Nessuna sponda con la Spagna di Pedro Sanchez e la Slovacchia di Robert Fico che stanno litigando perché non intendono allinearsi.

La presidente del Consiglio Giorgia Meloni lo aveva detto chiaramente davanti alla Camera:

Sono impegni importanti che l’Italia rispetterà. Non lasceremo l’Italia esposta, debole e incapace di difendersi.

E si apre per le basi militari in Italia

Già alla vigilia del vertice Nato del 24 e 25 giugno all’Aja, seguito dal Consiglio Europeo del 26, la premier Giorgia Meloni aveva ribadito con fermezza la posizione dell’Italia, senza escludere nemmeno la possibilità di autorizzare, previo passaggio parlamentare, l’uso delle basi italiane per eventuali attacchi statunitensi contro l’Iran.

In Aula a Montecitorio, Meloni aveva chiarito che l’aumento delle spese per la difesa seguirà un percorso compatibile con le altre priorità del governo e coerente con gli impegni assunti dalla maggioranza e indicati nel programma di governo.

Aveva poi rimarcato la propria visione strategica:

Senza difesa non c’è sicurezza, e senza sicurezza non esistono né libertà né benessere, né tantomeno prosperità.

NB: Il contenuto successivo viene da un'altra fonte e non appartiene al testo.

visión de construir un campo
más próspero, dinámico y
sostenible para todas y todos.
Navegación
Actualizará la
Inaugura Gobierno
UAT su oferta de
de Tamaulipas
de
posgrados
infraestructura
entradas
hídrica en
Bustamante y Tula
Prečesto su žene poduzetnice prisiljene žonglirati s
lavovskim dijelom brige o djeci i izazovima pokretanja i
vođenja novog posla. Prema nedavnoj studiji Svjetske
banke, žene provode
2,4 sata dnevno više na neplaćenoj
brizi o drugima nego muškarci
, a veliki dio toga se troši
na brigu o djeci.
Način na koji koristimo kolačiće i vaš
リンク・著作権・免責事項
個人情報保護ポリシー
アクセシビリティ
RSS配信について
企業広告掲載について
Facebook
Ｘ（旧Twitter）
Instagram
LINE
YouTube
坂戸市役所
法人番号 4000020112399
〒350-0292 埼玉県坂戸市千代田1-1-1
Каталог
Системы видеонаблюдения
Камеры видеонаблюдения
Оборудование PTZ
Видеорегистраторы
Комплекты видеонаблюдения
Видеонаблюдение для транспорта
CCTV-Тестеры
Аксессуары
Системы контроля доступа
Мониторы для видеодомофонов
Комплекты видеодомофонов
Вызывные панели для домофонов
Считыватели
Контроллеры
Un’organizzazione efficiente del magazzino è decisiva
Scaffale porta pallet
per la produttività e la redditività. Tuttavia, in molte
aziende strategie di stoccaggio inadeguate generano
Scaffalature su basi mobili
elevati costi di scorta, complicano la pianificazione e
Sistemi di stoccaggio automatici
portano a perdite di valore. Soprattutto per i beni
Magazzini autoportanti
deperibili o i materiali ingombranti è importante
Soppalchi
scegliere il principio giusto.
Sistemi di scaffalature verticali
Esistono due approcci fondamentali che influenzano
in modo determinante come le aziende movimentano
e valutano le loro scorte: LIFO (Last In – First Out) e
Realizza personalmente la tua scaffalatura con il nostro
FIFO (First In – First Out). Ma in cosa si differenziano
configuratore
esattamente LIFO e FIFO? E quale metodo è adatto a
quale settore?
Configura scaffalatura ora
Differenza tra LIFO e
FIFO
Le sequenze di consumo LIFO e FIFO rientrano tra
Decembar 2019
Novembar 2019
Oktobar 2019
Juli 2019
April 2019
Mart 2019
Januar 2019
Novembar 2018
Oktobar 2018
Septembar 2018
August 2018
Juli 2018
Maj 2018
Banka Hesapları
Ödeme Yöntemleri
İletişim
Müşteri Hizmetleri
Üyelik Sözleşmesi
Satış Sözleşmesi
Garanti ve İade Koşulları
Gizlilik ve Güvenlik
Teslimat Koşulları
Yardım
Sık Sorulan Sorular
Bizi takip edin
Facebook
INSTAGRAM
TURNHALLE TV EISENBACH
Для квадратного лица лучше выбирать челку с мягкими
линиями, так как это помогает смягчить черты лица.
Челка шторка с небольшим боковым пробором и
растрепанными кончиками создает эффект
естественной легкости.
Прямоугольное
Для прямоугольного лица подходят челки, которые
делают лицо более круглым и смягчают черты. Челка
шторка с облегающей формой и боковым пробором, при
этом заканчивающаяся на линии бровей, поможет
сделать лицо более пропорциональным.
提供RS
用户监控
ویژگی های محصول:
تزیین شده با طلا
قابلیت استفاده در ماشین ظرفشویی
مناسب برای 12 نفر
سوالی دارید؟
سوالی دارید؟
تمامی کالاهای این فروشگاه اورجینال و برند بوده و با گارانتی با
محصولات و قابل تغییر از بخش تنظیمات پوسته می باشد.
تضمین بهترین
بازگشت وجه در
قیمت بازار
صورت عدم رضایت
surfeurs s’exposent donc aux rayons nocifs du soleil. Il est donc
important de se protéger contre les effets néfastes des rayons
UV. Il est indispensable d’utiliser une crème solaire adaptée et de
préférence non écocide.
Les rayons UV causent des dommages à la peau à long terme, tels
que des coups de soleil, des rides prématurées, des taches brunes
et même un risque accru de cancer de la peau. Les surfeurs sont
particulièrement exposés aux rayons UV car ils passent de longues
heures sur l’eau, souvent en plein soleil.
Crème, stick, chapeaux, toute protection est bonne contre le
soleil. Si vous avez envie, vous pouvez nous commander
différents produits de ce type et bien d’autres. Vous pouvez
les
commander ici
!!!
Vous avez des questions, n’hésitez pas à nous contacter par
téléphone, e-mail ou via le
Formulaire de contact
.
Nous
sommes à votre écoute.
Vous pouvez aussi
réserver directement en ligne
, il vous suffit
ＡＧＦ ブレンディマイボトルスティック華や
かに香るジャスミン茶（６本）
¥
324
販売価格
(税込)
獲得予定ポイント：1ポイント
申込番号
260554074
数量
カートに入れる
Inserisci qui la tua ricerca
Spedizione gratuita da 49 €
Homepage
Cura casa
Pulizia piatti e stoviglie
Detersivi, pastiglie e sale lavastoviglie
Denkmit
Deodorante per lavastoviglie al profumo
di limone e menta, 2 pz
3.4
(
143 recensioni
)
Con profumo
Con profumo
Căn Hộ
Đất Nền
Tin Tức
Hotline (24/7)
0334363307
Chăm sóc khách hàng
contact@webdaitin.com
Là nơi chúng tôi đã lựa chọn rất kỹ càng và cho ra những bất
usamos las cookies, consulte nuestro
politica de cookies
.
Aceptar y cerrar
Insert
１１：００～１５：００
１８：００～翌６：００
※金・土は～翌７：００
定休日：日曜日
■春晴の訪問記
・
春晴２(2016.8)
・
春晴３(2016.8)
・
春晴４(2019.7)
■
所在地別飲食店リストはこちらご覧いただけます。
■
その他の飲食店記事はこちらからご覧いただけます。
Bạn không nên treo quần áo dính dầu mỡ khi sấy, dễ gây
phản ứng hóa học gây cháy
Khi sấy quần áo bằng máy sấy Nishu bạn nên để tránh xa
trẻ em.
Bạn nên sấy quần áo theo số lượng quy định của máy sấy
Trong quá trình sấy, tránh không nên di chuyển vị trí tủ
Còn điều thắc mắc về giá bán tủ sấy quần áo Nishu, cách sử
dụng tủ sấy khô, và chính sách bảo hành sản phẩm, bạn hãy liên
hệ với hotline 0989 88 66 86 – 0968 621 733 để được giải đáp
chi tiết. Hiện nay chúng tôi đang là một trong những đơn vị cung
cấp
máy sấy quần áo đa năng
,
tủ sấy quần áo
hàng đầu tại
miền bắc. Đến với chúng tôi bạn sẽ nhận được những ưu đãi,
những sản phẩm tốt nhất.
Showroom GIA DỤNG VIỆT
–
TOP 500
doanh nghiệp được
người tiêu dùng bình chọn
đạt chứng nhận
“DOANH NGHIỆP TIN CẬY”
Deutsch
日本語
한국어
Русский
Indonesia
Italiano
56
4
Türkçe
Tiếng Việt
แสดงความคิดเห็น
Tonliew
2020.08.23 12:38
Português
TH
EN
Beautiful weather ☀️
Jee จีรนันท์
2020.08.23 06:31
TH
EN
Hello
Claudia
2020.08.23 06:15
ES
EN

Secondo la premier, considerando che l’Italia è già arrivata a destinare il 2% del Pil alla difesa, l’incremento previsto — pari a un ulteriore 1,5% da raggiungere nei prossimi dieci anni — rappresenta un’evoluzione naturale degli impegni presi fin dal 2014.

Meloni aveva inoltre sottolineato un punto chiave ottenuto nei negoziati: saranno gli Stati membri, e non la Nato in senso unitario, a decidere quali minacce affrontare e con quali strumenti, lasciando così margini di autonomia nazionale nell’attuazione dell’impegno comune.